EX-5.2 6 ea182344ex5-2_nanoximaging.htm OPINION OF MAYER BROWN LLP

Exhibit 5.2

 

 

 

Mayer Brown LLP

  1221 Avenue of the Americas
  New York, NY 10020-1001
   
  Main Tel +1 212 506 2500
  Main Fax +1 212 262 1910
July 26. 2023 www.mayerbrown.com
   

Nano-X Imaging Ltd

Communication Center

Neve Ilan, Israel 9085000

 

 

Re: Nano-X Imaging Ltd

 

Ladies and Gentlemen:

 

We have acted as special counsel to Nano-X Imaging Ltd, a company organized under the laws of the State of Israel (the “Company”), in connection with the offer and sale by the Company of 2,142,858 ordinary shares, par value NIS 0.01 per share, of the Company (“Ordinary Shares”) and warrants to purchase up to 2,142,858 Ordinary Shares (the “Warrants”), pursuant to the terms of a securities purchase agreement dated as of July 23, 2023 (the “Purchase Agreement”), by and between the Company and the purchasers party thereto, and that certain placement agency agreement, dated as of July 23, 2023 (the “Placement Agency Agreement”), by and between the Company and A.G.P./Alliance Global Partners, as placement agent.

 

In connection with this opinion, we have examined such corporate records, documents, instruments, certificates of public officials and of the Company and such questions of law as we have deemed necessary for the purpose of rendering the opinions set forth herein. We also have examined the Registration Statement on Form F-3, No. 333-271688 (the “Registration Statement”) filed by the Company with the U.S. Securities and Exchange Commission (the “Commission”) under the Securities Act of 1933, as amended (the “Securities Act”), as amended to date, the Purchase Agreement, the Placement Agency Agreement and the Warrants.

 

In such examination, we have assumed the genuineness of all signatures and the authenticity of all items submitted to us as originals and the conformity with originals of all items submitted to copies.
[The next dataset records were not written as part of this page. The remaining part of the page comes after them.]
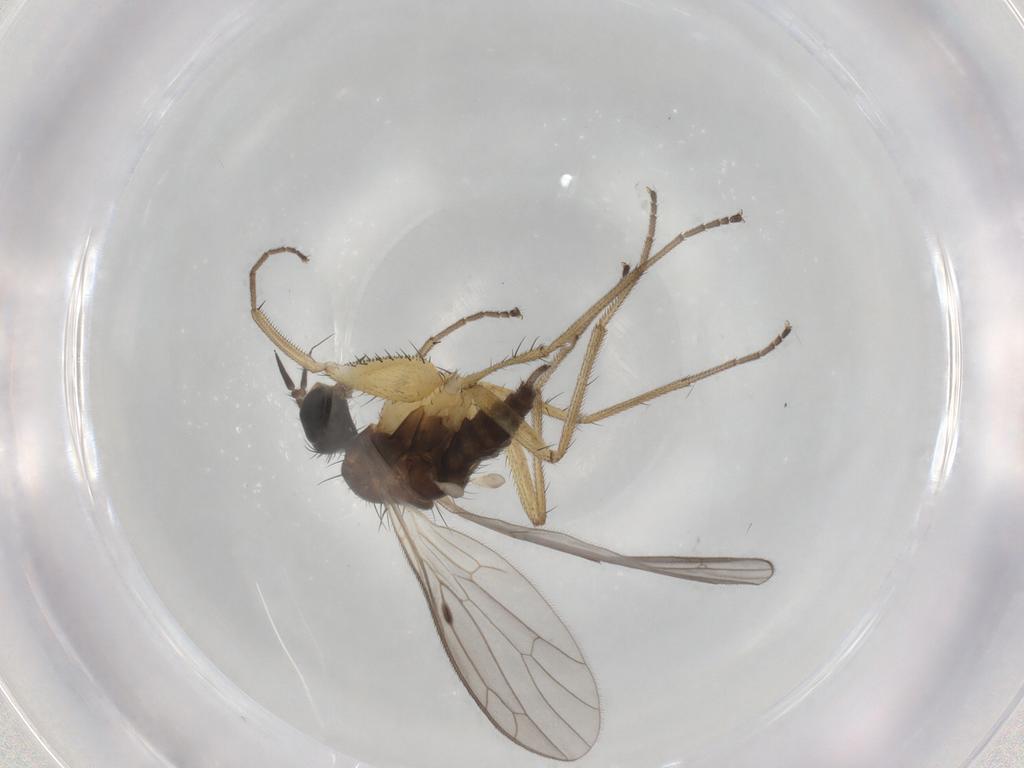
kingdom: Animalia
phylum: Arthropoda
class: Insecta
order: Diptera
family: Empididae
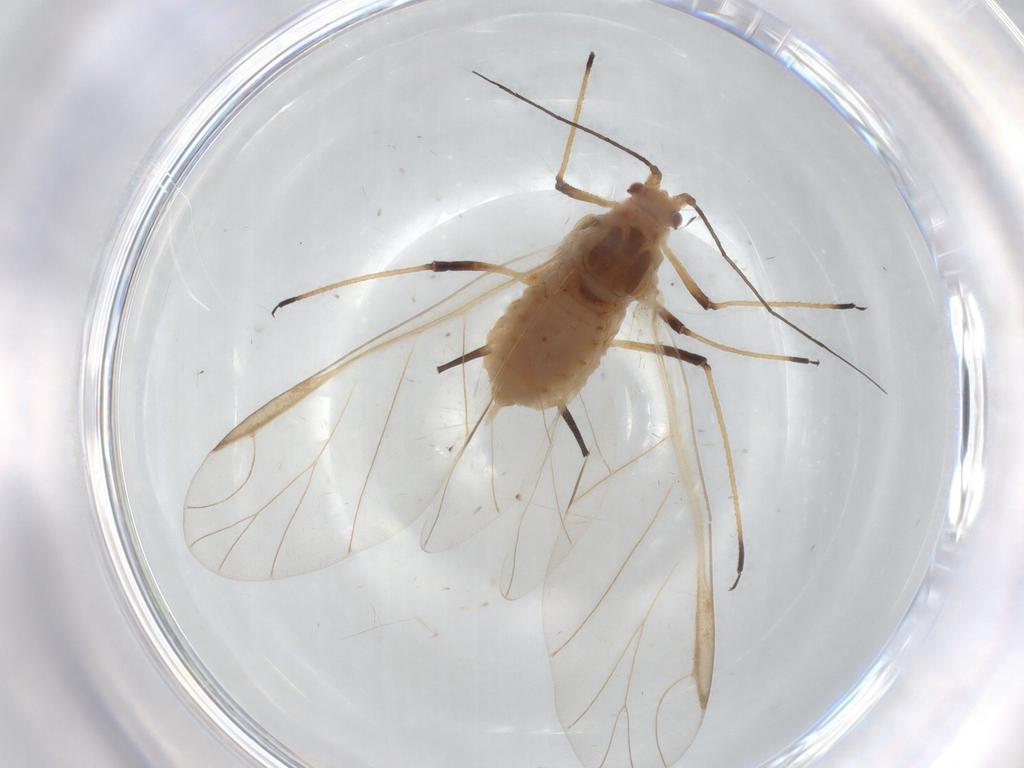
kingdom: Animalia
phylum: Arthropoda
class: Insecta
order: Hemiptera
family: Aphididae
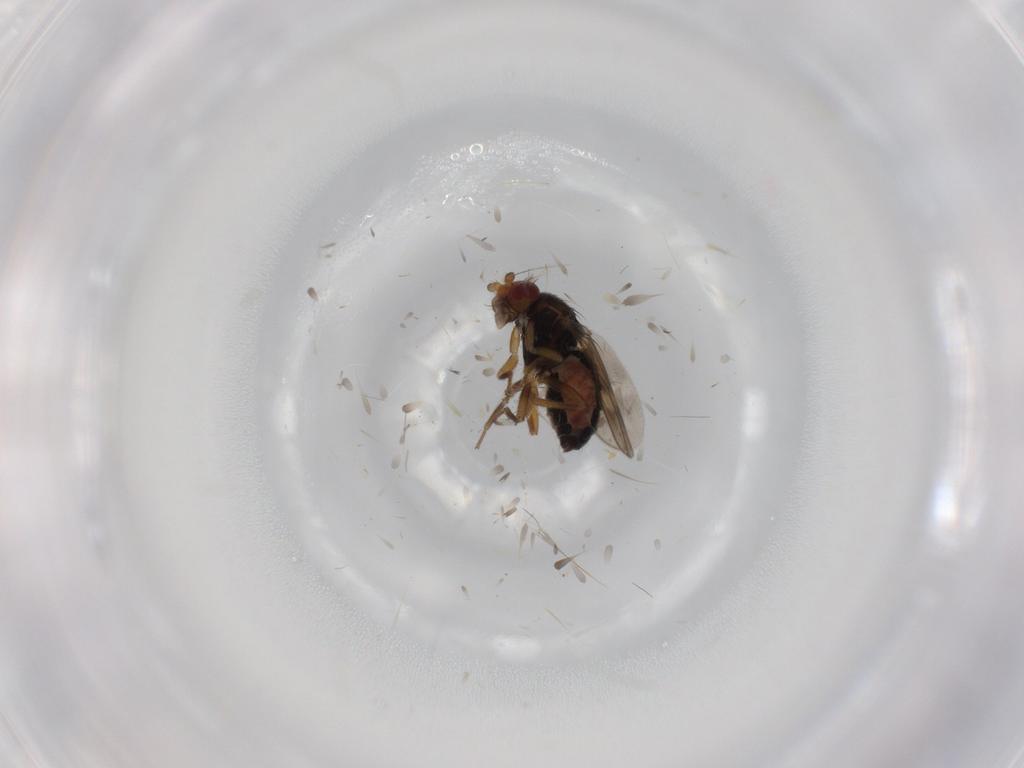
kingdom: Animalia
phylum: Arthropoda
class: Insecta
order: Diptera
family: Sphaeroceridae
As to all parties other than the Company, we have assumed the due authorization, execution and delivery of all documents and the validity and enforceability thereof against all parties thereto in accordance with their respective terms.

 

Based on the foregoing, and subject to the further assumptions and qualifications set forth below, it is our opinion that the Warrants are a legally binding obligation of the Company under the laws of the State of New York.

 

This opinion letter has been prepared for use in connection with the Registration Statement. We are opining only as to the matters expressly set forth herein and that no opinion should be inferred as to any other matter. Our opinion is based on laws as in effect on the date hereof and we disclaim any obligation to advise you of any change in any of these sources of law or subsequent legal or factual developments which might affect any matters or opinions set forth herein. We express no opinion to the extent that any other laws are applicable to the subject matter hereof and express no opinion and provide no assurance as to compliance with any federal or state securities law, rule or regulation.

 

We hereby consent to the filing of this opinion as an exhibit 5.2 to a Report on Form 6-K to be filed by the Company with the Commission in connection with the closing of the transactions under the Purchase Agreement. In giving such consent, we do not hereby admit that we are acting within the category of persons whose consent is required under Section 7 of the Securities Act or the rules or regulations of the Commission thereunder.